In 1841 an Anglo Prussian agreement to establish a Protestant bishopric was agreed which was a move to convert both Jews and Orthodox/Catholic in Jerusalem to Protestantism and establish a foothold for a colony. This was a move against both Russian and French influence and wasn’t for the purposes of protecting Jewish interests, though it may have become that in part due to a wave of emigration by Russian Jews. The Russians did not establish a consulate and instead encouraged Russian Jews in Jerusalem to change their allegiance to the British in order to obtain consular protection.

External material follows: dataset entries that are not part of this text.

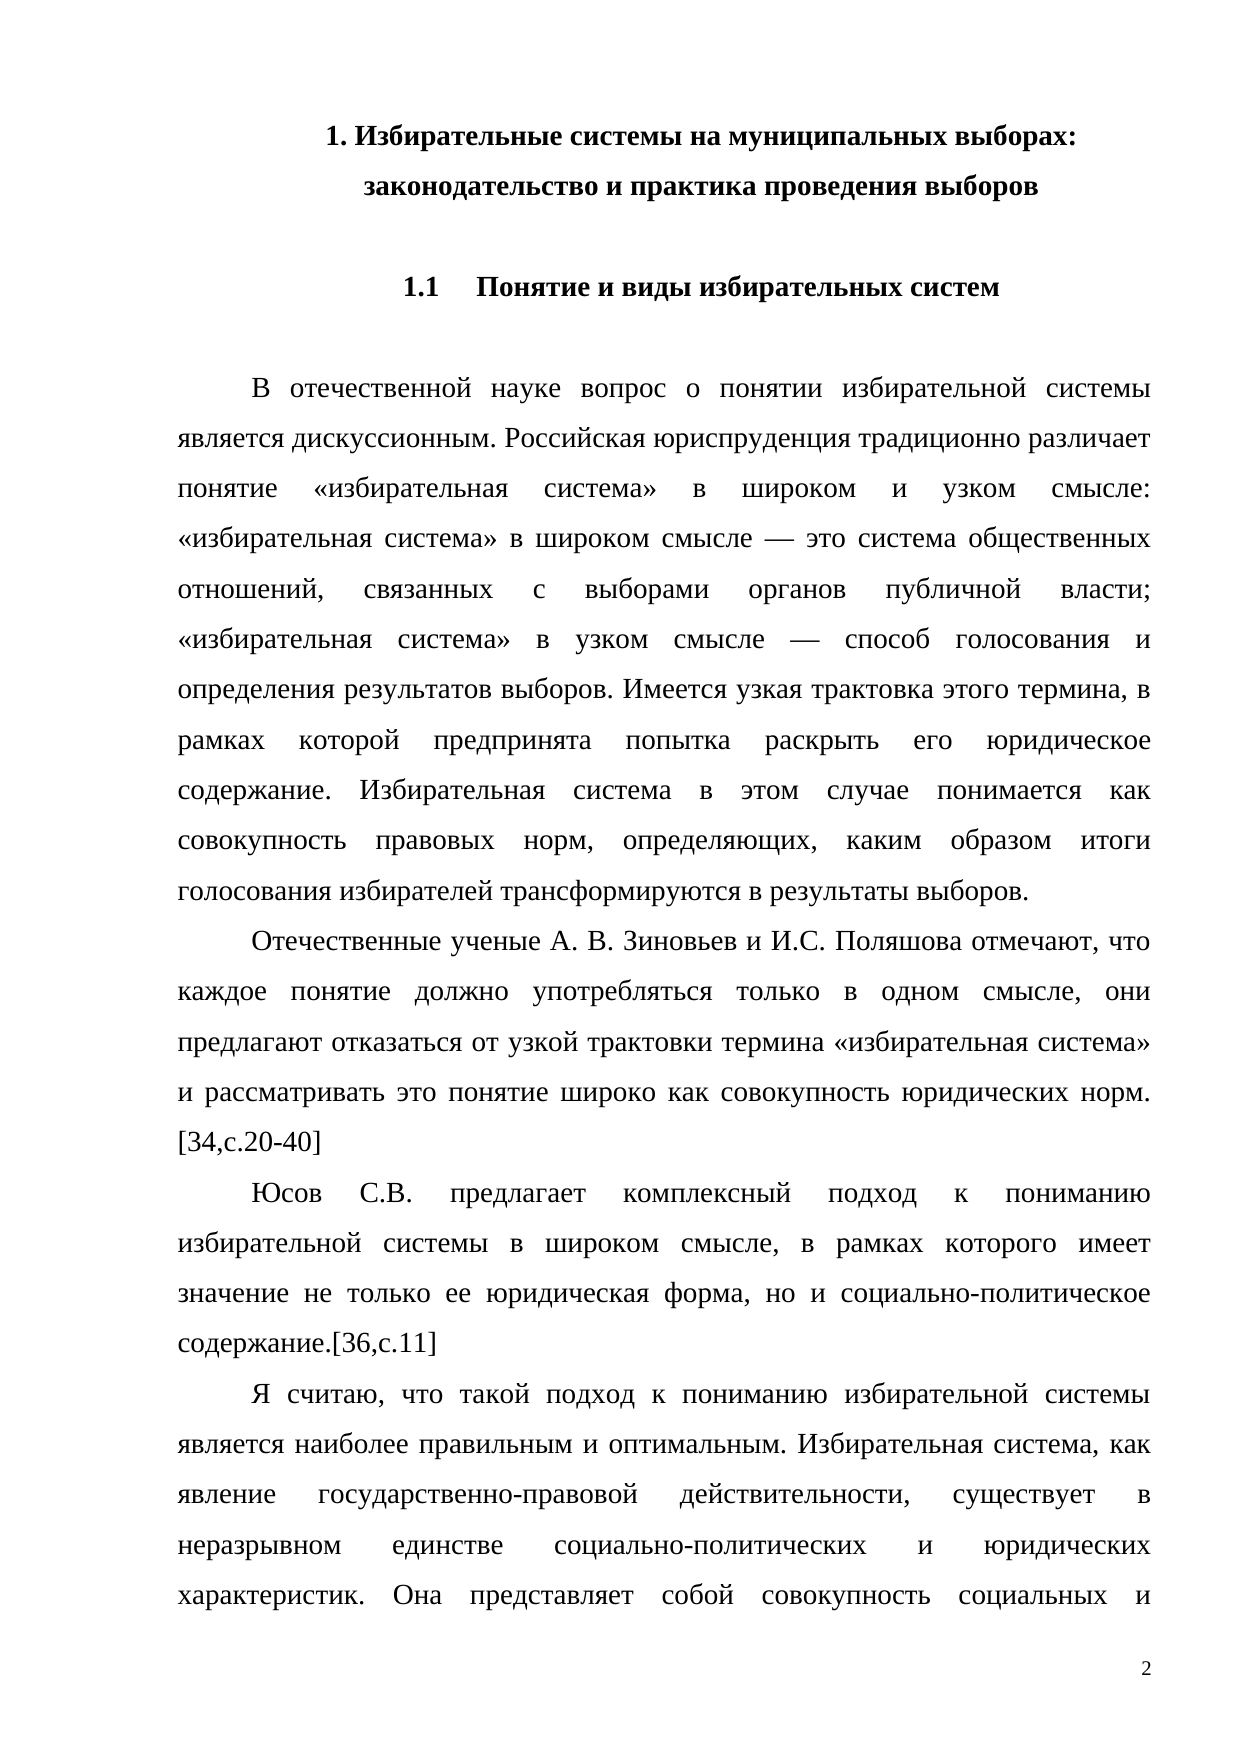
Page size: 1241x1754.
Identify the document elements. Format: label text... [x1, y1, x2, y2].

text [177, 1376, 1152, 1611]
text Отечественные ученые А. В. Зиновьев и И.С. Поляшова отмечают, что каждое понятие должно употребляться только в одном смысле, они предлагают отказаться от узкой трактовки термина «избирательная система» и рассматривать это понятие широко как совокупность юридических норм.[34,с.20-40] [177, 923, 1152, 1158]
text Юсов С.В. предлагает комплексный подход к пониманию избирательной системы в широком смысле, в рамках которого имеет значение не только ее юридическая форма, но и социально-политическое содержание.[36,с.11] [177, 1175, 1152, 1359]
list Понятие и виды избирательных систем [177, 269, 1152, 303]
text В отечественной науке вопрос о понятии избирательной системы является дискуссионным. Российская юриспруденция традиционно различает понятие «избирательная система» в широком и узком смысле: «избирательная система» в широком смысле — это система общественных отношений, связанных с выборами органов публичной власти; «избирательная система» в узком смысле — способ голосования и определения результатов выборов. Имеется узкая трактовка этого термина, в рамках которой предпринята попытка раскрыть его юридическое содержание. Избирательная система в этом случае понимается как совокупность правовых норм, определяющих, каким образом итоги голосования избирателей трансформируются в результаты выборов. [177, 370, 1152, 906]
text 1. Избирательные системы на муниципальных выборах: законодательство и практика проведения выборов [251, 118, 1152, 202]
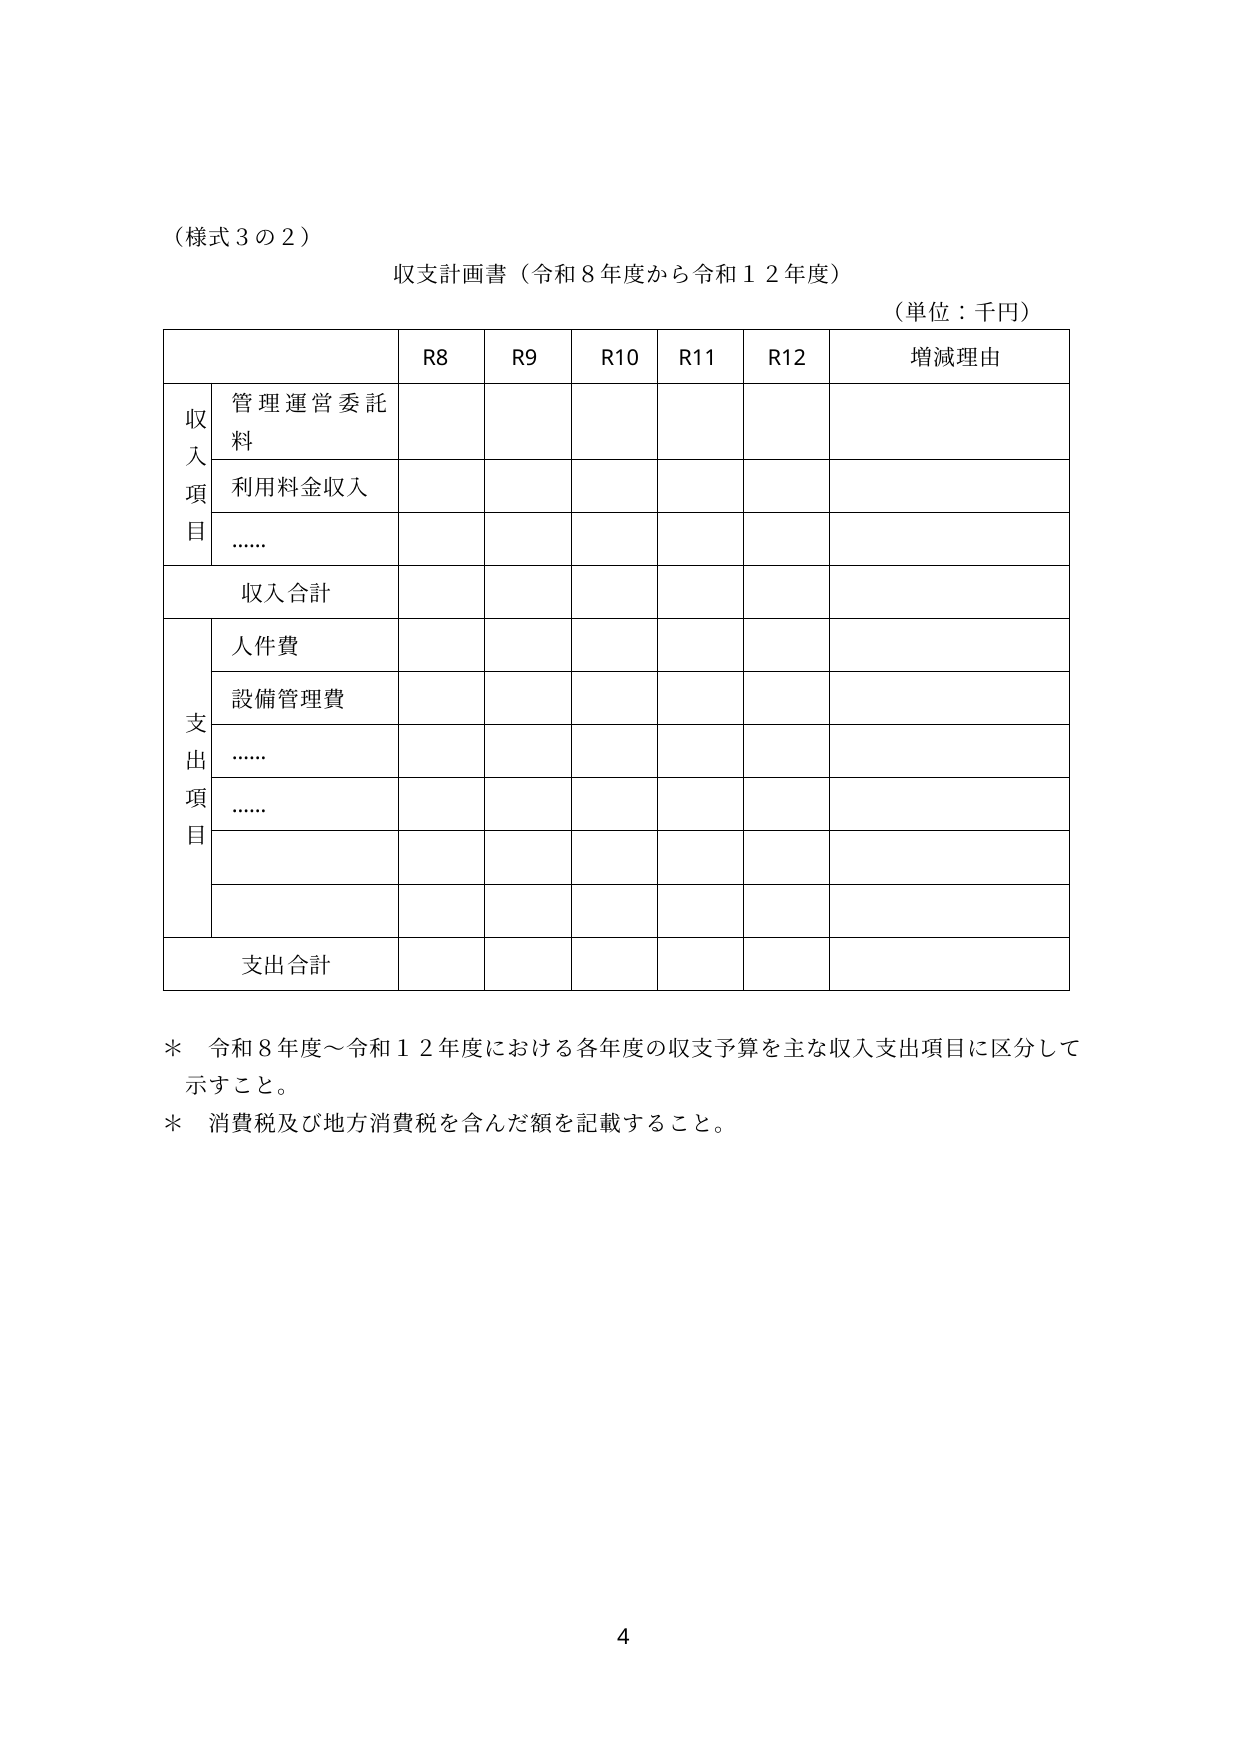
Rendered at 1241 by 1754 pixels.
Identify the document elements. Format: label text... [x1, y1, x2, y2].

table_cell [830, 725, 1069, 777]
table_cell [830, 831, 1069, 883]
table_cell [572, 619, 657, 671]
table_cell [744, 384, 829, 458]
table_cell [399, 778, 484, 830]
table_cell [399, 566, 484, 618]
table_cell [658, 885, 743, 937]
table_cell [399, 384, 484, 458]
table_cell [572, 938, 657, 990]
table_cell [485, 725, 571, 777]
table_cell [485, 513, 571, 565]
text ＊ 消費税及び地方消費税を含んだ額を記載すること。 [163, 1103, 1083, 1141]
text 収支計画書（令和８年度から令和１２年度） [163, 254, 1083, 292]
table_cell [744, 831, 829, 883]
table_cell [830, 460, 1069, 512]
table_cell [658, 831, 743, 883]
table_cell [744, 938, 829, 990]
table_cell 収入合計 [164, 566, 398, 618]
table_cell [658, 460, 743, 512]
table_cell [399, 831, 484, 883]
table_cell [830, 384, 1069, 458]
table_cell [744, 885, 829, 937]
table_cell [485, 672, 571, 724]
table_cell [658, 672, 743, 724]
table_cell [572, 885, 657, 937]
table_cell [485, 460, 571, 512]
table_cell [485, 938, 571, 990]
table_cell [485, 778, 571, 830]
table_header R12 [744, 330, 829, 382]
table_cell [658, 566, 743, 618]
table_cell [399, 460, 484, 512]
table_cell 支出項目 [164, 619, 211, 937]
table_header R10 [572, 330, 657, 382]
table_cell …… [212, 725, 398, 777]
table_cell 管理運営委託料 [212, 384, 398, 458]
table_cell [485, 831, 571, 883]
table_cell [830, 938, 1069, 990]
table_cell [399, 885, 484, 937]
table_cell [572, 725, 657, 777]
table_cell 人件費 [212, 619, 398, 671]
table_cell [485, 566, 571, 618]
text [163, 217, 1083, 254]
table_cell [830, 778, 1069, 830]
table_cell [658, 938, 743, 990]
table_cell 利用料金収入 [212, 460, 398, 512]
table_cell [572, 672, 657, 724]
table_cell [212, 885, 398, 937]
table_header R11 [658, 330, 743, 382]
table_cell [212, 831, 398, 883]
text ＊ 令和８年度～令和１２年度における各年度の収支予算を主な収入支出項目に区分して示すこと。 [163, 1028, 1083, 1103]
table_cell [399, 619, 484, 671]
table_cell [572, 513, 657, 565]
table_cell [658, 513, 743, 565]
table_cell [830, 885, 1069, 937]
table_cell [485, 384, 571, 458]
table_cell [744, 460, 829, 512]
table_cell [399, 725, 484, 777]
table_cell [572, 778, 657, 830]
table_cell …… [212, 778, 398, 830]
table_cell [485, 885, 571, 937]
table_cell [399, 672, 484, 724]
table_cell [572, 566, 657, 618]
table_cell [744, 513, 829, 565]
table_cell 収入項目 [164, 384, 211, 565]
table_cell [830, 672, 1069, 724]
table_cell [830, 619, 1069, 671]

I think much of what transpired was driven by reaction to events and hedging bets rather than any grand plan. Due to debt the Ottoman Empire was beginning to open up to other trading interests. The region became much more important with the discovery of oil and the subsequent race to get rights for oil exploration from the Ottoman Empire which aligned with the bankers interests and by that time, the Jewish zionists.

A good source of information on restoration and the emergence of Zionism and the diplomatic manoeuvres of the big players is Lucien Wolf - “Notes on the Diplomatic History of the Jewish Question” (1918), which is free to read on Project Gutenberg.

Aside - This book contains an interesting secret communication between the Russian and German governments regarding their suspicions about international and Jewish conspiracy to overthrow the Russian government. This coincides with the secret Bjorko pact that was being negotiated between Russia and Germany pre WW1.